The Spanish police, along with the UK’s National Crime Agency and gardaí have been following Gilligan in recent years as he attempted to regrow the cannabis empire which saw him locked up in an Irish prison for 17 years. 

He was originally jailed for 28 years for the trafficking of commercial quantities of cannabis resin. This was reduced to 20 years on appeal.

While in prison in 2002, Gilligan was tried and later acquitted of the murder of journalist Veronica Guerin. 

In March 2014, just five months after his release from prison, Gilligan survived an attempt on his life. He was shot five times in his brother’s house in Clondalkin. He fled the country the same month. 

One man who is suspected of helping launder his money is an Irish man with business links to at least three of these cannabis clubs.

Money was being pumped into the legitimate operations and then taken out at a reduced rate to make it look like purchases of cannabis had been made at the clubs, according to sources familiar with the investigation.

Senior detectives in Spain have long believed that mafia-type gangs have been using the cannabis clubs as fronts. 

According to Ramon Chacon, deputy chief of Catalonia’s crime squad, criminals have been exploiting legal grey areas like this for their own gain. 

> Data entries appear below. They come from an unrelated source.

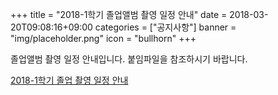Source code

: +++
title = "2018-1학기 졸업앨범 촬영 일정 안내"
date = 2018-03-20T09:08:16+09:00
categories = ["공지사항"]
banner = "img/placeholder.png"
icon = "bullhorn"
+++

<!--more-->

졸업앨범 촬영 일정 안내입니다. 붙임파일을 참조하시기 바랍니다.

[2018-1학기 졸업 촬영 일정 안내](/files/2018-1학기_졸업앨범.pdf)
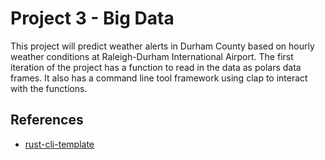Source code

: # Project 3 - Big Data
This project will predict weather alerts in Durham County based on hourly weather conditions at Raleigh-Durham International Airport. The first iteration of the project has a function to read in the data as polars data frames. It also has a command line tool framework using clap to interact with the functions.

## References

* [rust-cli-template](https://github.com/kbknapp/rust-cli-template)
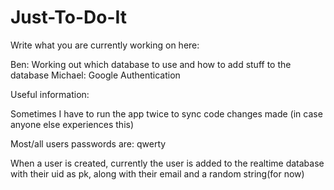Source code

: # Just-To-Do-It

Write what you are currently working on here:

Ben: Working out which database to use and how to add stuff to the database
Michael: Google Authentication





Useful information:

Sometimes I have to run the app twice to sync code changes made (in case anyone else experiences this)

Most/all users passwords are: qwerty

When a user is created, currently the user is added to the realtime database with their uid as pk, along with their email and a random string(for now)


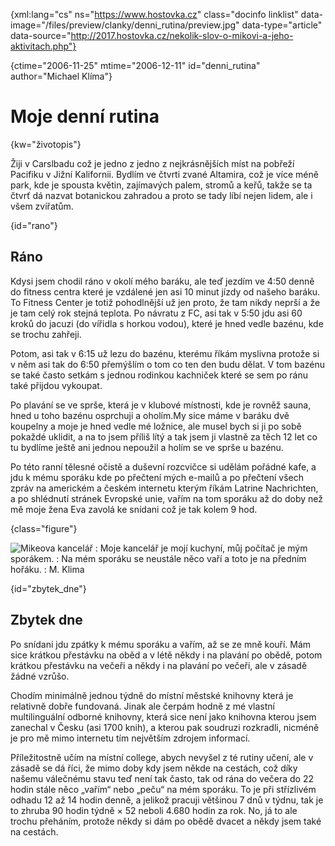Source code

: 
{xml:lang="cs" ns="https://www.hostovka.cz" class="docinfo linklist" data-image="/files/preview/clanky/denni_rutina/preview.jpg" data-type="article" data-source="http://2017.hostovka.cz/nekolik-slov-o-mikovi-a-jeho-aktivitach.php"}

{ctime="2006-11-25" mtime="2006-12-11" id="denni_rutina" author="Michael Klíma"}

# Moje denní rutina

<!-- generated attribute kw by user_udpatekw.sh on 2019-06-30, do not edit -->

{kw="životopis"}

Žiji v Carslbadu což je jedno z jedno z nejkrásnějších míst na pobřeží Pacifiku v Jižní Kalifornii. Bydlím ve čtvrti zvané Altamira, což je více méně park, kde je spousta květin, zajímavých palem, stromů a keřů, takže se ta čtvrť dá nazvat botanickou zahradou a proto se tady líbí nejen lidem, ale i všem zvířatům.

{id="rano"}

## Ráno

Kdysi jsem chodil ráno v okolí mého baráku, ale teď jezdím ve 4:50 denně do fitness centra které je vzdálené jen asi 10 minut jízdy od našeho baráku. To Fitness Center je totiž pohodlnější už jen proto, že tam nikdy neprší a že je tam celý rok stejná teplota. Po návratu z FC, asi tak v 5:50 jdu asi 60 kroků do jacuzi (do vířidla s horkou vodou), které je hned vedle bazénu, kde se trochu zahřeji.

Potom, asi tak v 6:15 už lezu do bazénu, kterému říkám myslivna protože si v něm asi tak do 6:50 přemýšlím o tom co ten den budu dělat. V tom bazénu se také často setkám s jednou rodinkou kachniček které se sem po ránu také přijdou vykoupat.

Po plavání se ve sprše, která je v klubové místnosti, kde je rovněž sauna, hned u toho bazénu osprchuji a oholím.My sice máme v baráku dvě koupelny a moje je hned vedle mé ložnice, ale musel bych si ji po sobě pokaždé uklidit, a na to jsem příliš lítý a tak jsem ji vlastně za těch 12 let co tu bydlíme ještě ani jednou nepoužil a holím se ve sprše u bazénu.

Po této ranní tělesné očistě a duševní rozcvičce si udělám pořádné kafe, a jdu k mému sporáku kde po přečtení mých e-mailů a po přečtení všech zpráv na americkém a českém internetu kterým říkám Latrine Nachrichten, a po shlédnutí stránek Evropské unie, vařím na tom sporáku až do doby než mě moje žena Eva zavolá ke snídani což je tak kolem 9 hod.

{class="figure"}

![Mikeova kancelář][1] 
:   Moje kancelář je mojí kuchyní, můj počítač je mým sporákem.
:   Na mém sporáku se neustále něco vaří a toto je na předním hořáku.
:   M. Klima

{id="zbytek_dne"}

## Zbytek dne

Po snídani jdu zpátky k mému sporáku a vařím, až se ze mně kouří. Mám sice krátkou přestávku na oběd a v létě někdy i na plavání po obědě, potom krátkou přestávku na večeři a někdy i na plavání po večeři, ale v zásadě žádné vzrůšo.

Chodím minimálně jednou týdně do místní městské knihovny která je relativně dobře fundovaná. Jinak ale čerpám hodně z mé vlastní multilinguální odborné knihovny, která sice není jako knihovna kterou jsem zanechal v Česku (asi 1700 knih), a kterou pak soudruzi rozkradli, nicméně je pro mě mimo internetu tím největším zdrojem informací.

Příležitostně učím na místní college, abych nevyšel z té rutiny učení, ale v zásadě se dá říci, že mimo doby kdy jsem někde na cestách, což díky našemu válečnému stavu teď není tak často, tak od rána do večera do 22 hodin stále něco „vařím“ nebo „peču“ na mém sporáku. To je při střízlivém odhadu 12 až 14 hodin denně, a jelikož pracuji většinou 7 dnů v týdnu, tak je to zhruba 90 hodin týdně × 52 neboli 4.680 hodin za rok. No, já to ale trochu přeháním, protože někdy si dám po obědě dvacet a někdy jsem také na cestách.

 [1]: /files/clanky/michael_klima/obr36.jpg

He told the Observer newspaper earlier this year that Spain’s cannabis clubs are being abused by criminals on a regular basis. 

The Irish man believed to be helping Gilligan is a member of the so-called Gucci Gang whose leader is based in Finglas, north Dublin. The gang itself is seen by gardaí as a “sub-cell” of the Kinahan cartel. The sub-cells were created to ensure no one member could have the requisite information to make any form of deal with authorities should they wish to become an informant.

Gilligan and his associates were raided by the Spanish police last month. Spanish police have alleged that the Irish criminal is involved in drug and firearm trafficking.  Four kilos of cannabis and 15,000 pills were seized by the police as part of the operation.

Spanish police believe he has been involved in the drug trade there ever since he left Ireland three years ago. 

In a statement, Spanish police said: “Those arrested, led by a well-known Irish criminal, were part of a violent group of drug and arms traffickers and specialised in sending illegal merchandise from Spain to the United Kingdom and Ireland through parcels.”

Police started their investigation last year after it was discovered the suspects had settled in the Torrevieja area of Spain.

Gilligan was arrested in October last year after he was stopped at Belfast International Airport with €22,280 in cash, as he was about to board a flight to Alicante in Spain. The case was later dismissed.